• _WHAT THE TASK ASKS_: Copy out word for word the lines of the listing below, starting with the line that contains "island: Oahu" and continuing through the line that contains "genus: Chaerophyllum".

• _DATA EXCERPTS_:
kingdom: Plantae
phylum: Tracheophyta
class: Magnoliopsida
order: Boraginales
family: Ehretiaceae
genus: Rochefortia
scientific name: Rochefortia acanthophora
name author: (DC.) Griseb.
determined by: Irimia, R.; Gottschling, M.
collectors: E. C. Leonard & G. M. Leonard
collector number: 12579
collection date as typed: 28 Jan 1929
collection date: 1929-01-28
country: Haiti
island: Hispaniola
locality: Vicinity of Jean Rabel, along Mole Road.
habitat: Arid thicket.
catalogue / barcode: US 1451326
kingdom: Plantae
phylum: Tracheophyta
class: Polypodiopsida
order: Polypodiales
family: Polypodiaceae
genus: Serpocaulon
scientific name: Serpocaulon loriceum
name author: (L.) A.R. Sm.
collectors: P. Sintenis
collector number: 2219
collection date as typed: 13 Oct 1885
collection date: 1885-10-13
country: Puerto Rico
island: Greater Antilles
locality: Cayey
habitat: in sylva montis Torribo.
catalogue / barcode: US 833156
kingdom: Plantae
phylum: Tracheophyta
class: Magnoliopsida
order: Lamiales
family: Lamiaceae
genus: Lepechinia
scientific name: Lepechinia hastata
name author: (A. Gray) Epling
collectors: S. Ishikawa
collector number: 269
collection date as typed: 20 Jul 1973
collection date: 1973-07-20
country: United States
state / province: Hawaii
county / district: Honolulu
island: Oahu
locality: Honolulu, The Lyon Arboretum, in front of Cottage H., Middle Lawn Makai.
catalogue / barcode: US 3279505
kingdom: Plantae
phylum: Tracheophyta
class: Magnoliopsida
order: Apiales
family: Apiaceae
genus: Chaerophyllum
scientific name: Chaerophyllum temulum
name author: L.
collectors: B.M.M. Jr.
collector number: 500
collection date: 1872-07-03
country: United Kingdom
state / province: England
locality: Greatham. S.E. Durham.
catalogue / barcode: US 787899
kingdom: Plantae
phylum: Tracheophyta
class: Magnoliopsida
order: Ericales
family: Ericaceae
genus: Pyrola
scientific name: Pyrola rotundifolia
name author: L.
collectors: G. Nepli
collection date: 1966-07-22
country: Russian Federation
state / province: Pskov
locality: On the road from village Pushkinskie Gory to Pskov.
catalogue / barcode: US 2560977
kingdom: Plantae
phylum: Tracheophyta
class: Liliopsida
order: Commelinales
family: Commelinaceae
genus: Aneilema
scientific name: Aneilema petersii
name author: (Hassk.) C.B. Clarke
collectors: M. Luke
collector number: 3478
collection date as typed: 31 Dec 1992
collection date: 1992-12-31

• _RIGHT ANSWER_:
island: Oahu
locality: Honolulu, The Lyon Arboretum, in front of Cottage H., Middle Lawn Makai.
catalogue / barcode: US 3279505
kingdom: Plantae
phylum: Tracheophyta
class: Magnoliopsida
order: Apiales
family: Apiaceae
genus: Chaerophyllum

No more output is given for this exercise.